ASSIGNED TASK :: Repeat the records in full. No pictures belong in the copy.

EXCERPTED RECORDS ::
····················
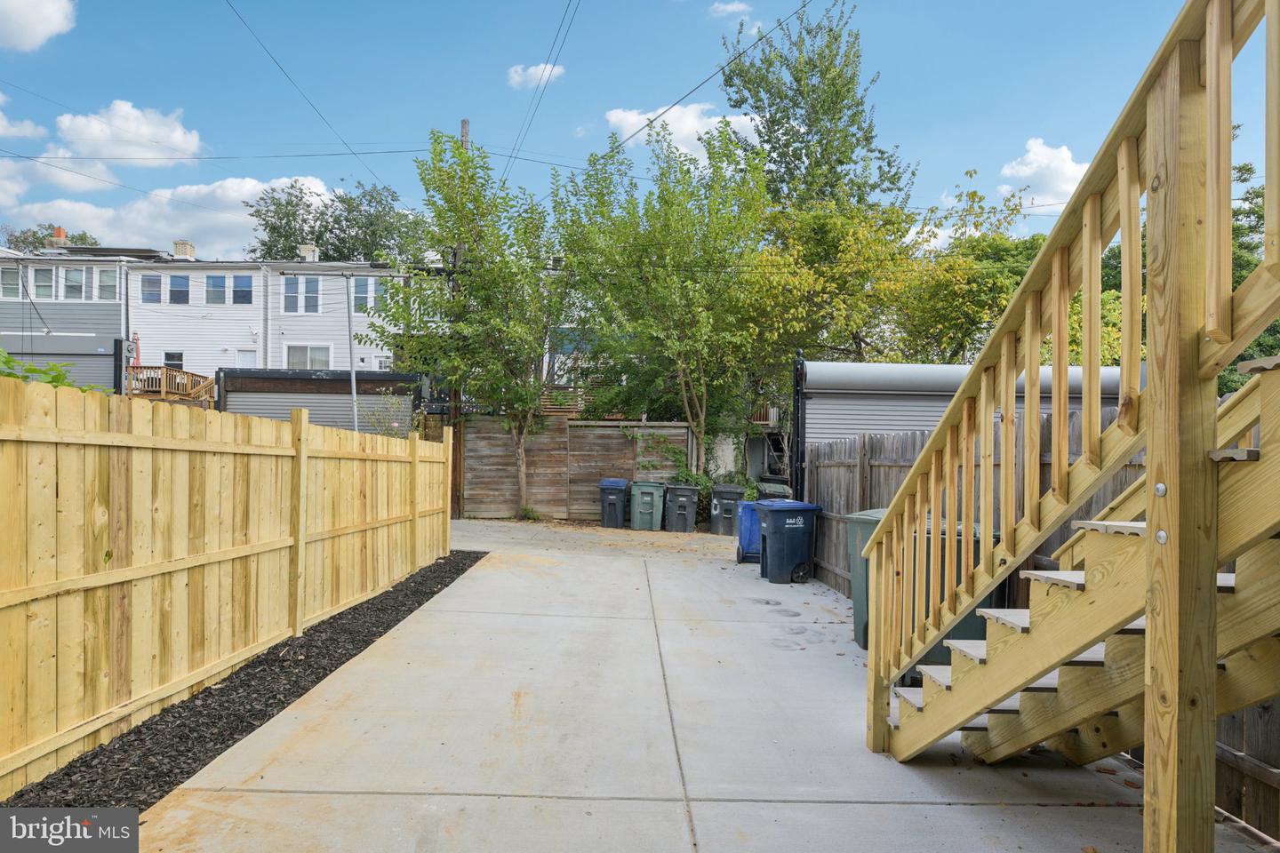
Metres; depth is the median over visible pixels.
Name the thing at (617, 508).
trash bin
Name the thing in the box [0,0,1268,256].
sky
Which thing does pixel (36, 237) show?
tree
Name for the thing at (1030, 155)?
cloud
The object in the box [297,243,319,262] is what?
chimney
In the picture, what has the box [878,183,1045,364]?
tree
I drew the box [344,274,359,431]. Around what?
metal pole
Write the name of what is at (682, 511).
trash bin
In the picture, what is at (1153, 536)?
wooden staircase
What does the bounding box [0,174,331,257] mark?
cloud
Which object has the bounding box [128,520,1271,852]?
concrete driveway
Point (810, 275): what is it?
tree
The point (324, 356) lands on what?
window
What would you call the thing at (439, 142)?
tree
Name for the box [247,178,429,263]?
tree
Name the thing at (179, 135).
cloud
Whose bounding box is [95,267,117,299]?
window
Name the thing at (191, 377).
wooden deck
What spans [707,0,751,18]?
cloud
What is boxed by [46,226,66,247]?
chimney
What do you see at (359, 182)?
power line
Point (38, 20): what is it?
cloud
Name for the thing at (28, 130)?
cloud
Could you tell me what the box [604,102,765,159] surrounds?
cloud
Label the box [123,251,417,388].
white house
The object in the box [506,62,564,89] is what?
cloud
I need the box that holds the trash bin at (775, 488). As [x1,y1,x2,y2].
[756,481,791,500]
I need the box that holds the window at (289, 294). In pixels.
[283,275,320,313]
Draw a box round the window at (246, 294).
[232,274,253,303]
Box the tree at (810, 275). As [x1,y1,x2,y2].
[746,194,924,368]
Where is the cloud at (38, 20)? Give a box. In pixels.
[0,0,77,51]
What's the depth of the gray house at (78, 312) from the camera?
29.67 m
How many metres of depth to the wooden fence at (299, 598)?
4.64 m
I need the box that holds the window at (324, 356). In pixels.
[284,344,333,369]
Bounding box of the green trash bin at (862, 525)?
[847,509,996,663]
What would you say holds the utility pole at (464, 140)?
on the ground
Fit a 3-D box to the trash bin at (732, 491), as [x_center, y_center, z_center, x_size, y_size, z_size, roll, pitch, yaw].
[1.683,1.606,15.948,0.697,0.922,0.637,1,0,-12]
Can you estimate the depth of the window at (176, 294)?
29.05 m
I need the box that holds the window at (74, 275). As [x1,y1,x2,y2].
[63,266,87,299]
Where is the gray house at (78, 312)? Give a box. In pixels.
[0,248,139,388]
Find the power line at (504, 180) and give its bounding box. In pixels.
[501,0,582,185]
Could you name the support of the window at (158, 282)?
in the white house at (314, 315)
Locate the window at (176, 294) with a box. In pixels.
[168,273,190,303]
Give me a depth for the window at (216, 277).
29.55 m
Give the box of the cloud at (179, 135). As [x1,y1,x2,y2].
[39,99,205,170]
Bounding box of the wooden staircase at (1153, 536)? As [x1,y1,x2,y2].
[864,0,1279,848]
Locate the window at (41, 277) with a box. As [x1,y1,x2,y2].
[32,266,55,298]
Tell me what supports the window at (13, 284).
in the gray house at (78, 312)
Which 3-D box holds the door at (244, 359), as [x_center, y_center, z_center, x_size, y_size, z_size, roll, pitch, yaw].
[-12.941,-1.179,27.831,0.864,2.686,0.182,1,0,-1]
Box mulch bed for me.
[0,549,479,814]
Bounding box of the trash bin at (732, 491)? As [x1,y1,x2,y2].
[708,484,748,535]
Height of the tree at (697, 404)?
8.514 m
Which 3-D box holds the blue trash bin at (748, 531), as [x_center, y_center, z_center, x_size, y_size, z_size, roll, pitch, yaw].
[1.740,1.511,11.918,0.704,0.880,0.620,1,0,-1]
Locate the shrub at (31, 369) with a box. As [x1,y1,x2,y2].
[0,351,105,392]
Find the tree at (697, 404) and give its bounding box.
[552,125,775,480]
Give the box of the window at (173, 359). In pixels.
[163,352,183,370]
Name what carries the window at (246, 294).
in the white house at (314, 315)
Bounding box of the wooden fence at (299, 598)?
[0,377,458,796]
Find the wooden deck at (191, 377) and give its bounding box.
[125,365,215,406]
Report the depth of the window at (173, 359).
27.76 m
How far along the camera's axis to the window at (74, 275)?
27.50 m
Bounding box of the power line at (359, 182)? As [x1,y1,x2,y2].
[223,0,395,195]
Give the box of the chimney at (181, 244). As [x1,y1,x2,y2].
[172,240,195,258]
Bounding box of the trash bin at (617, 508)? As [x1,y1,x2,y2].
[597,477,630,527]
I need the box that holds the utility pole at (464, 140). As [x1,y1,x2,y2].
[454,120,470,296]
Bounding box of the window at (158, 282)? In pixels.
[140,273,162,303]
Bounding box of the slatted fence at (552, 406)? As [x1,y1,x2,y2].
[540,385,593,415]
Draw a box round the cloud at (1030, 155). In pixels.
[998,137,1090,209]
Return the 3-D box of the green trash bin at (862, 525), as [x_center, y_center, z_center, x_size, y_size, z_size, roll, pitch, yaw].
[2.065,1.189,6.155,0.873,1.054,0.685,1,0,-13]
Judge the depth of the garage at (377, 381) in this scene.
21.29 m
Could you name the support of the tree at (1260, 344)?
on the ground
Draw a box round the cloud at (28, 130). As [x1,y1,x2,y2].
[0,92,47,142]
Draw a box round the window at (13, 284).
[0,267,21,297]
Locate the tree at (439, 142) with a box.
[375,131,572,520]
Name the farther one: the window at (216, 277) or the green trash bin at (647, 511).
the window at (216, 277)
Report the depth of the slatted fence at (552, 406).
22.55 m
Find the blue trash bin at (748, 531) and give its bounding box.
[735,499,761,563]
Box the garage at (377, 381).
[216,368,420,433]
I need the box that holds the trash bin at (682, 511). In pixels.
[662,482,700,531]
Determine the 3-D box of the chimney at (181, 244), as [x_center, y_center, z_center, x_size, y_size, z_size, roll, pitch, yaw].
[-18.312,-6.740,33.881,0.687,1.205,0.697,1,0,-1]
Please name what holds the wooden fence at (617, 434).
on the ground
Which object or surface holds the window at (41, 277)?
in the gray house at (78, 312)
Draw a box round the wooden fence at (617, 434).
[461,416,687,520]
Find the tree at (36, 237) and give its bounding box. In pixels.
[0,223,100,253]
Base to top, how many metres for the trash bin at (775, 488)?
1.005 m
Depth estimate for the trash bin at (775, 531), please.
9.94 m
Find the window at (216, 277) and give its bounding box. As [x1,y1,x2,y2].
[205,272,228,304]
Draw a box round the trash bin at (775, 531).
[754,500,822,584]
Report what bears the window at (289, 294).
in the white house at (314, 315)
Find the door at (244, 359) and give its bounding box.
[235,348,257,367]
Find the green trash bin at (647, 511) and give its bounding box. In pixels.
[629,480,666,529]
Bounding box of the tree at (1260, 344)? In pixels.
[1225,155,1279,392]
····················
ANSWER BOX ::
Metres; depth is the median over visible pixels.
Name the thing at (617, 508).
trash bin
Name the thing in the box [0,0,1268,256].
sky
Which thing does pixel (36, 237) show?
tree
Name for the thing at (1030, 155)?
cloud
The object in the box [297,243,319,262] is what?
chimney
In the picture, what has the box [878,183,1045,364]?
tree
I drew the box [344,274,359,431]. Around what?
metal pole
Write the name of what is at (682, 511).
trash bin
In the picture, what is at (1153, 536)?
wooden staircase
What does the bounding box [0,174,331,257] mark?
cloud
Which object has the bounding box [128,520,1271,852]?
concrete driveway
Point (810, 275): what is it?
tree
The point (324, 356) lands on what?
window
What would you call the thing at (439, 142)?
tree
Name for the box [247,178,429,263]?
tree
Name the thing at (179, 135).
cloud
Whose bounding box is [95,267,117,299]?
window
Name the thing at (191, 377).
wooden deck
What spans [707,0,751,18]?
cloud
What is boxed by [46,226,66,247]?
chimney
What do you see at (359, 182)?
power line
Point (38, 20): what is it?
cloud
Name for the thing at (28, 130)?
cloud
Could you tell me what the box [604,102,765,159] surrounds?
cloud
Label the box [123,251,417,388].
white house
The object in the box [506,62,564,89] is what?
cloud
I need the box that holds the trash bin at (775, 488). As [x1,y1,x2,y2].
[756,481,791,500]
I need the box that holds the window at (289, 294). In pixels.
[283,275,320,313]
Draw a box round the window at (246, 294).
[232,274,253,303]
Box the tree at (810, 275). As [x1,y1,x2,y2].
[746,194,924,368]
Where is the cloud at (38, 20)? Give a box. In pixels.
[0,0,77,51]
What's the depth of the gray house at (78, 312) from the camera?
29.67 m
How many metres of depth to the wooden fence at (299, 598)?
4.64 m
I need the box that holds the window at (324, 356). In pixels.
[284,344,333,369]
Bounding box of the green trash bin at (862, 525)?
[847,509,996,663]
What would you say holds the utility pole at (464, 140)?
on the ground
Fit a 3-D box to the trash bin at (732, 491), as [x_center, y_center, z_center, x_size, y_size, z_size, roll, pitch, yaw].
[1.683,1.606,15.948,0.697,0.922,0.637,1,0,-12]
Can you estimate the depth of the window at (176, 294)?
29.05 m
I need the box that holds the window at (74, 275). As [x1,y1,x2,y2].
[63,266,87,299]
Where is the gray house at (78, 312)? Give a box. In pixels.
[0,248,139,388]
Find the power line at (504, 180) and give its bounding box. In pixels.
[501,0,582,185]
Could you name the support of the window at (158, 282)?
in the white house at (314, 315)
Locate the window at (176, 294) with a box. In pixels.
[168,273,190,303]
Give me a depth for the window at (216, 277).
29.55 m
Give the box of the cloud at (179, 135). As [x1,y1,x2,y2].
[39,99,205,170]
Bounding box of the wooden staircase at (1153, 536)? As [x1,y1,x2,y2].
[864,0,1279,848]
Locate the window at (41, 277) with a box. As [x1,y1,x2,y2].
[32,266,55,298]
Tell me what supports the window at (13, 284).
in the gray house at (78, 312)
Which 3-D box holds the door at (244, 359), as [x_center, y_center, z_center, x_size, y_size, z_size, roll, pitch, yaw].
[-12.941,-1.179,27.831,0.864,2.686,0.182,1,0,-1]
Box mulch bed for me.
[0,549,479,814]
Bounding box of the trash bin at (732, 491)? As [x1,y1,x2,y2].
[708,484,748,535]
Height of the tree at (697, 404)?
8.514 m
Which 3-D box holds the blue trash bin at (748, 531), as [x_center, y_center, z_center, x_size, y_size, z_size, roll, pitch, yaw].
[1.740,1.511,11.918,0.704,0.880,0.620,1,0,-1]
Locate the shrub at (31, 369) with a box. As [x1,y1,x2,y2].
[0,351,105,392]
Find the tree at (697, 404) and give its bounding box.
[552,125,775,480]
Give the box of the window at (173, 359). In pixels.
[163,352,183,370]
Name what carries the window at (246, 294).
in the white house at (314, 315)
Bounding box of the wooden fence at (299, 598)?
[0,377,458,796]
Find the wooden deck at (191, 377) and give its bounding box.
[125,365,215,406]
Report the depth of the window at (173, 359).
27.76 m
How far along the camera's axis to the window at (74, 275)?
27.50 m
Bounding box of the power line at (359, 182)? As [x1,y1,x2,y2].
[223,0,395,195]
Give the box of the chimney at (181, 244). As [x1,y1,x2,y2].
[172,240,195,258]
Bounding box of the trash bin at (617, 508)? As [x1,y1,x2,y2].
[597,477,630,527]
I need the box that holds the utility pole at (464, 140). As [x1,y1,x2,y2].
[454,120,470,296]
Bounding box of the window at (158, 282)? In pixels.
[140,273,162,303]
Bounding box of the slatted fence at (552, 406)? As [x1,y1,x2,y2].
[540,385,593,415]
Draw a box round the cloud at (1030, 155). In pixels.
[998,137,1090,209]
Return the 3-D box of the green trash bin at (862, 525), as [x_center, y_center, z_center, x_size, y_size, z_size, roll, pitch, yaw].
[2.065,1.189,6.155,0.873,1.054,0.685,1,0,-13]
Judge the depth of the garage at (377, 381) in this scene.
21.29 m
Could you name the support of the tree at (1260, 344)?
on the ground
Draw a box round the cloud at (28, 130). As [x1,y1,x2,y2].
[0,92,47,142]
Draw a box round the window at (13, 284).
[0,267,21,297]
Locate the tree at (439, 142) with a box.
[375,131,572,520]
Name the farther one: the window at (216, 277) or the green trash bin at (647, 511).
the window at (216, 277)
Report the depth of the slatted fence at (552, 406).
22.55 m
Find the blue trash bin at (748, 531) and give its bounding box.
[735,499,761,563]
Box the garage at (377, 381).
[216,368,420,433]
I need the box that holds the trash bin at (682, 511). In pixels.
[662,482,700,531]
Determine the 3-D box of the chimney at (181, 244), as [x_center, y_center, z_center, x_size, y_size, z_size, roll, pitch, yaw].
[-18.312,-6.740,33.881,0.687,1.205,0.697,1,0,-1]
Please name what holds the wooden fence at (617, 434).
on the ground
Which object or surface holds the window at (41, 277)?
in the gray house at (78, 312)
Draw a box round the wooden fence at (617, 434).
[461,416,687,520]
Find the tree at (36, 237) and give its bounding box. In pixels.
[0,223,100,253]
Base to top, how many metres for the trash bin at (775, 488)?
1.005 m
Depth estimate for the trash bin at (775, 531), please.
9.94 m
Find the window at (216, 277) and give its bounding box. As [x1,y1,x2,y2].
[205,272,228,304]
Draw a box round the trash bin at (775, 531).
[754,500,822,584]
Report what bears the window at (289, 294).
in the white house at (314, 315)
Find the door at (244, 359) and give its bounding box.
[235,348,257,367]
Find the green trash bin at (647, 511) and give its bounding box. In pixels.
[629,480,666,529]
Bounding box of the tree at (1260, 344)? In pixels.
[1225,155,1279,392]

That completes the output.